◆ **QUOTED PASSAGE**
Later, the man told his friends, “Swamiji approves of my decision, he gave me his blessing.”

When Swamiji heard this, he did nothing to correct the misunderstanding. “I wanted to spare him needless suffering,” Swamiji said, “but I see he is going to have to live through it.”

Midnight Blessing
(Told by Kent Baughman)

Right after Swamiji had hip replacement surgery, those of us in the community with medical training took turns staying with him in his hospital room, so someone would always be on hand to help him if he needed it.

I used to be a nurse, but then trained as a chiropractor. I was just starting my new practice and was quite nervous about it. It was around midnight of the day Swamiji had his operation—hardly the time to discuss my personal problems. But Swamiji knew what I was doing and must have sensed my anxiety, for he started talking to me about the practice.

◆ **REQUIRED WORK**
• A. In the Swamiji passage, what kind of surgery did Swamiji have?
• B. List every person or group of people mentioned in the Swamiji passage.
• C. From the Swamiji passage, output the part that begins at the words "Right after Swamiji"; stop after "about the practice.".

◆ **RECORDS**
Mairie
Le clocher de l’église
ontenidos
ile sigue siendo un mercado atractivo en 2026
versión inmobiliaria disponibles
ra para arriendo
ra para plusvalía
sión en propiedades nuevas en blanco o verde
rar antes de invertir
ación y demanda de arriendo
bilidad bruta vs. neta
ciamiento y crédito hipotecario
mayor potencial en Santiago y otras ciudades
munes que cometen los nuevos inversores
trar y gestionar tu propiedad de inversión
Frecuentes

---

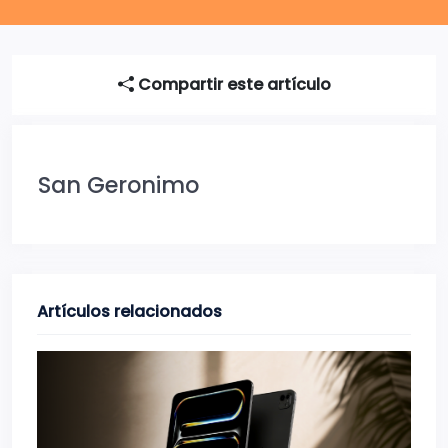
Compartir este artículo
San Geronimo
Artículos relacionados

...

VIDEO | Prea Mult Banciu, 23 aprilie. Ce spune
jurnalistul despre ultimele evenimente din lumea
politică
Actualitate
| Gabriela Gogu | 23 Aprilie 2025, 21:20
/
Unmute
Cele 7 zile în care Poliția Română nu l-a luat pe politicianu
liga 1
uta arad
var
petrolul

◆ **RESPONSES TO THE TASKS**
• A. Hip replacement surgery.

• B.
- the man
- his friends
- Swamiji
- Kent Baughman
- those in the community with medical training

• C.
Right after Swamiji had hip replacement surgery, those of us in the community with medical training took turns staying with him in his hospital room, so someone would always be on hand to help him if he needed it.

I used to be a nurse, but then trained as a chiropractor. I was just starting my new practice and was quite nervous about it. It was around midnight of the day Swamiji had his operation—hardly the time to discuss my personal problems. But Swamiji knew what I was doing and must have sensed my anxiety, for he started talking to me about the practice.